- [Task item]:
Your job is to copy the lines from the material that include "filepath".

- [Entries provided]:
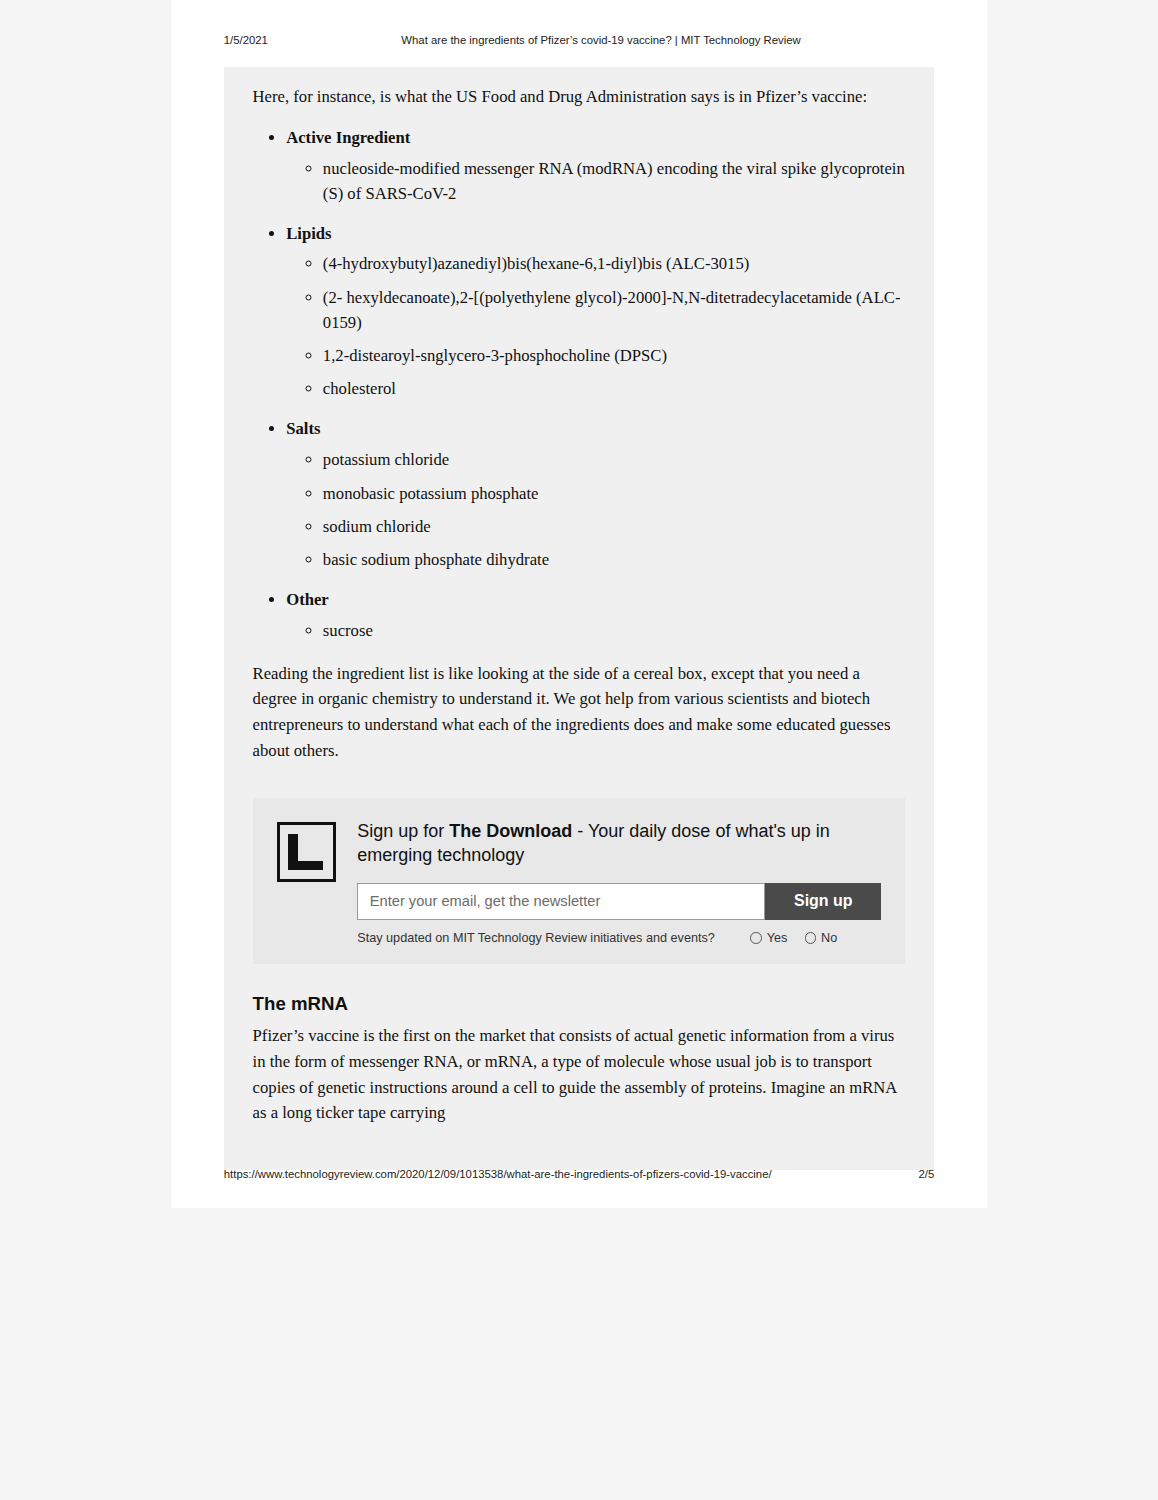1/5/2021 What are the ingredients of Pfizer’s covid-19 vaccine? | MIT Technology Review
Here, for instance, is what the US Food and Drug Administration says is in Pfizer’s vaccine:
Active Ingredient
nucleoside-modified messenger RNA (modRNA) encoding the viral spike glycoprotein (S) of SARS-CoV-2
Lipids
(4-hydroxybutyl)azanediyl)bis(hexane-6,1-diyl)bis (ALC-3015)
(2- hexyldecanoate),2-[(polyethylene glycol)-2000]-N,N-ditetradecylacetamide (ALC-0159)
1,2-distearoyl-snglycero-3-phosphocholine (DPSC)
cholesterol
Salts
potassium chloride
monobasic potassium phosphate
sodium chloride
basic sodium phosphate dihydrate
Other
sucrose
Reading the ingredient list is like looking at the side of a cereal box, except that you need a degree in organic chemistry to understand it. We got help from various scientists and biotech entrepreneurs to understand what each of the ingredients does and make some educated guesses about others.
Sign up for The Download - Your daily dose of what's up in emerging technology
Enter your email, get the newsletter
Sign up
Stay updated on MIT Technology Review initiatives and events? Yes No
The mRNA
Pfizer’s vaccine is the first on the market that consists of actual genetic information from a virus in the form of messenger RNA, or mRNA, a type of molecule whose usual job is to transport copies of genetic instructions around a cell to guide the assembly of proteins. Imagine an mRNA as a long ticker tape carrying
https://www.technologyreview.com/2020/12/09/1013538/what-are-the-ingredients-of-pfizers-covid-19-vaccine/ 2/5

--

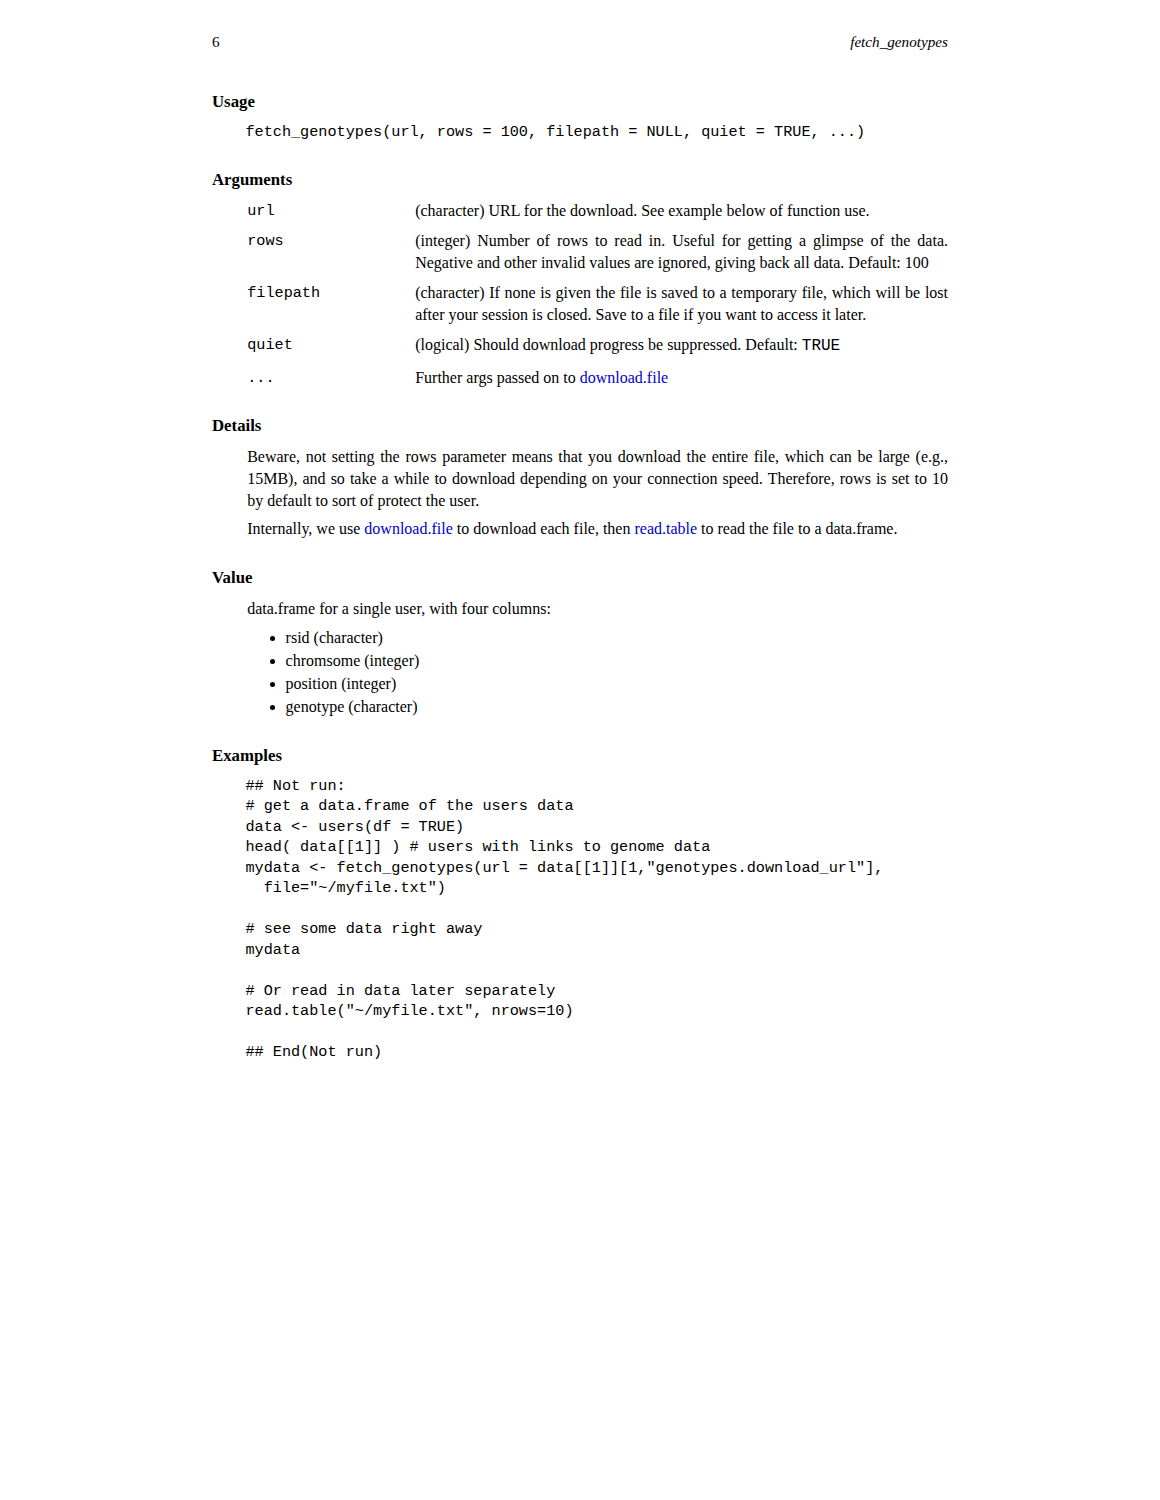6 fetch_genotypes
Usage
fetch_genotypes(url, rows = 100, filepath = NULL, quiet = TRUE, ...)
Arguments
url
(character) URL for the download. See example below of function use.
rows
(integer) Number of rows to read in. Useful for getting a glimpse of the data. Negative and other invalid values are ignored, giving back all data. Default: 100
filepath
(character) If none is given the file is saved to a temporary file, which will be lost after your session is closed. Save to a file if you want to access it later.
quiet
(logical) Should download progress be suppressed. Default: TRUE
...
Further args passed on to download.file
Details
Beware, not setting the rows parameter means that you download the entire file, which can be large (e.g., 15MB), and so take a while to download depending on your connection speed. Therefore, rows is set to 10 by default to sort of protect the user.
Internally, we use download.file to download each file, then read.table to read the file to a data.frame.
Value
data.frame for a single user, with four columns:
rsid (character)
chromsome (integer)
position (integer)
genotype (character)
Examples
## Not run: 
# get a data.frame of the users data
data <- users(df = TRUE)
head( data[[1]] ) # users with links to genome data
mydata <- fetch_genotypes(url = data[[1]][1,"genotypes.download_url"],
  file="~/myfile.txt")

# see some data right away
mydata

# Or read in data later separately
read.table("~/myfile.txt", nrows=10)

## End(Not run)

- [Response below]:
fetch_genotypes(url, rows = 100, filepath = NULL, quiet = TRUE, ...)
filepath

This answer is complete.